- [ACTIVITY] Across all the records below, count the lines that hold "camera". State only that figure.

- [THE DATA]
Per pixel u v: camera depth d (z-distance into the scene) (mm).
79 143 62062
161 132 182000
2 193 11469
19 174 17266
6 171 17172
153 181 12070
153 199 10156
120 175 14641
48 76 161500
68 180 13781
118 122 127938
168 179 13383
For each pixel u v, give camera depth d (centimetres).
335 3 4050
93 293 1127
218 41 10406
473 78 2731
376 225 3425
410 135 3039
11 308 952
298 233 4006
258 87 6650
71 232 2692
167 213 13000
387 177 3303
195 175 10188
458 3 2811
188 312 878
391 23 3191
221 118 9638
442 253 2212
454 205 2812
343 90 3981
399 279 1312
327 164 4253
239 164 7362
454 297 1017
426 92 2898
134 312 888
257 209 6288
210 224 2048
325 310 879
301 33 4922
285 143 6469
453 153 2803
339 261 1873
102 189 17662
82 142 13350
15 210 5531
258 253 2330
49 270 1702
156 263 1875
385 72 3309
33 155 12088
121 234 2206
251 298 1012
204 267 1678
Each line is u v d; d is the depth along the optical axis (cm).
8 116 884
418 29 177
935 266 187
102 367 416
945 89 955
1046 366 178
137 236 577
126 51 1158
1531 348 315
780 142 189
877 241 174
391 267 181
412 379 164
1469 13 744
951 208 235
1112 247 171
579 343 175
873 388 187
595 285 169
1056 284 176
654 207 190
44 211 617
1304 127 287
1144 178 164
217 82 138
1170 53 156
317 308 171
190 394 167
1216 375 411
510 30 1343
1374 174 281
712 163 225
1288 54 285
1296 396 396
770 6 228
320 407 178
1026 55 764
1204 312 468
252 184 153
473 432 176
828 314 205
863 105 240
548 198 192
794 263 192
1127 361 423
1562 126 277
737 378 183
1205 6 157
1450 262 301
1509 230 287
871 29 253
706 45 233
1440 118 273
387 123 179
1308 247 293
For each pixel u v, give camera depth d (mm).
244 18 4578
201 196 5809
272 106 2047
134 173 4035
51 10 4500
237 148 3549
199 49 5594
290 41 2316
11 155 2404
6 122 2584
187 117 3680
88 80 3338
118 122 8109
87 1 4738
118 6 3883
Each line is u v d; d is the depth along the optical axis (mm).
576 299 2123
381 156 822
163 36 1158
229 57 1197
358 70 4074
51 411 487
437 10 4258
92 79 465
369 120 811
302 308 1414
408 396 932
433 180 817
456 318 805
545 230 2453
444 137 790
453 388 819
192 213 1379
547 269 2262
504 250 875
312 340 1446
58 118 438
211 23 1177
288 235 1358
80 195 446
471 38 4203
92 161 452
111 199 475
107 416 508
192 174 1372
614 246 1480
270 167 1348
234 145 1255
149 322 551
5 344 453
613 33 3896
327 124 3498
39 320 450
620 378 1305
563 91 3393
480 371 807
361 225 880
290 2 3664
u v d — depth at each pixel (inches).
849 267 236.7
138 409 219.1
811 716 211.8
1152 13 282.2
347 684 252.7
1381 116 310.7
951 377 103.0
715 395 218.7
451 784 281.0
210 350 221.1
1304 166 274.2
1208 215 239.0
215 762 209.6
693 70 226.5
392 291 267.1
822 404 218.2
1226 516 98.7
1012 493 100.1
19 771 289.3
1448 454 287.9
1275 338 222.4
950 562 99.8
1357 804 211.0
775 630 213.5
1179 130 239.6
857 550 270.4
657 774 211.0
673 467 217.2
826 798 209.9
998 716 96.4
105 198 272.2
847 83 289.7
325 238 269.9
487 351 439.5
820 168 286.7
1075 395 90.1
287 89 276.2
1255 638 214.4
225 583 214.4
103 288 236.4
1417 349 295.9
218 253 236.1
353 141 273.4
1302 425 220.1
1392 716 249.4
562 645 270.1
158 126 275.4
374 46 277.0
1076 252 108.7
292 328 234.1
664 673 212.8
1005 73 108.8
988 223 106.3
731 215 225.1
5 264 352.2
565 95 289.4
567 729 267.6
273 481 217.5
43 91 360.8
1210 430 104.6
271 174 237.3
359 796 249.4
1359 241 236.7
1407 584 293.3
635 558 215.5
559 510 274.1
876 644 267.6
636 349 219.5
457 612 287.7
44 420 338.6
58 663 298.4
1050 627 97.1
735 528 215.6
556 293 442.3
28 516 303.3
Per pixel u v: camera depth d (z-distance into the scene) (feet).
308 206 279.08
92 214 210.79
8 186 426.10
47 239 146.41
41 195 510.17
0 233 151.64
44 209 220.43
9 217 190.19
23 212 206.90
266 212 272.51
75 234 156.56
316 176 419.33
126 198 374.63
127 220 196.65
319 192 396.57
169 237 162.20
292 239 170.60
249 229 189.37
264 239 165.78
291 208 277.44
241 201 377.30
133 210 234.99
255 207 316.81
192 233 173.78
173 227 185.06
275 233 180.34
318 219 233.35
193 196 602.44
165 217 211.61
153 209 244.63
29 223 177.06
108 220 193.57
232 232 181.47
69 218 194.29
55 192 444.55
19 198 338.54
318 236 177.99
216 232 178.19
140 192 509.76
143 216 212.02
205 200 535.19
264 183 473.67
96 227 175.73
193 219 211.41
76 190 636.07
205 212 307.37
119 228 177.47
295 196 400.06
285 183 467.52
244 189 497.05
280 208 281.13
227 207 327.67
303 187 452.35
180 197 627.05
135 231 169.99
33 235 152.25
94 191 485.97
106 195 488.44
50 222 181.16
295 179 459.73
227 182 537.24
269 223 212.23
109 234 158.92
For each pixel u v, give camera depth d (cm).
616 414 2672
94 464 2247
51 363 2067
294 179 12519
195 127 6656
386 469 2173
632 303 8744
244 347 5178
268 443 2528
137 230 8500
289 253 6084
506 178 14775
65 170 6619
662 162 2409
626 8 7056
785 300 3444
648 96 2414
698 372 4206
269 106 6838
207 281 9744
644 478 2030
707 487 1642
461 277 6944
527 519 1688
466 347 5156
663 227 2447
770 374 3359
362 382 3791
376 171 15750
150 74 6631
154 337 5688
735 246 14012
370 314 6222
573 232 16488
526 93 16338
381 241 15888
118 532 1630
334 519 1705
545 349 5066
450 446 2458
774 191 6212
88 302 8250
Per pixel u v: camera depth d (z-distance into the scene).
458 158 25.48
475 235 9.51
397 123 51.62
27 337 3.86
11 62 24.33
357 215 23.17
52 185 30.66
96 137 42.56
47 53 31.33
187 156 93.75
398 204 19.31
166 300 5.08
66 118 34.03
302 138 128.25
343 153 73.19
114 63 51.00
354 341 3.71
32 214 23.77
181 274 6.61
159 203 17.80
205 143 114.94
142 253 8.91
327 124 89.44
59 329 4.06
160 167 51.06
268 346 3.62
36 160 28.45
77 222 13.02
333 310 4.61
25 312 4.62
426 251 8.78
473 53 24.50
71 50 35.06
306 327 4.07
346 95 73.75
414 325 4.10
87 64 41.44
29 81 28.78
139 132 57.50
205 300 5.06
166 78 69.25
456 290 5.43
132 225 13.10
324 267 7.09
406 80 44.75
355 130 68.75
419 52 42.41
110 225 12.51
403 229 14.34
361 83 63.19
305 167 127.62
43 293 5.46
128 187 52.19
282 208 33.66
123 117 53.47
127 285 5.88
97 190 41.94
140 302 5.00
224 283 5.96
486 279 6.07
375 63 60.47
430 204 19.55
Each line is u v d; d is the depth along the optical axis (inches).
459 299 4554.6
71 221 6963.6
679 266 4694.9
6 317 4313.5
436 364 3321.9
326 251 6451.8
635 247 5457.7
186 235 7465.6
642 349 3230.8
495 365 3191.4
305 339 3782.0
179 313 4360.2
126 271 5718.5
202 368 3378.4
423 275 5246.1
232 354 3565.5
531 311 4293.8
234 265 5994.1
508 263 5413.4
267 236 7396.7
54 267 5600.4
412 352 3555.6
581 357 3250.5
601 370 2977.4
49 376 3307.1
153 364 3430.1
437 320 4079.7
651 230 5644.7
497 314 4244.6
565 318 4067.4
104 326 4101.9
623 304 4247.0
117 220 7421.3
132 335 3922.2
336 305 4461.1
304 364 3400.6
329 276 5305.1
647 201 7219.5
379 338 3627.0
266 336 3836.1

- [TASK OUTPUT] 6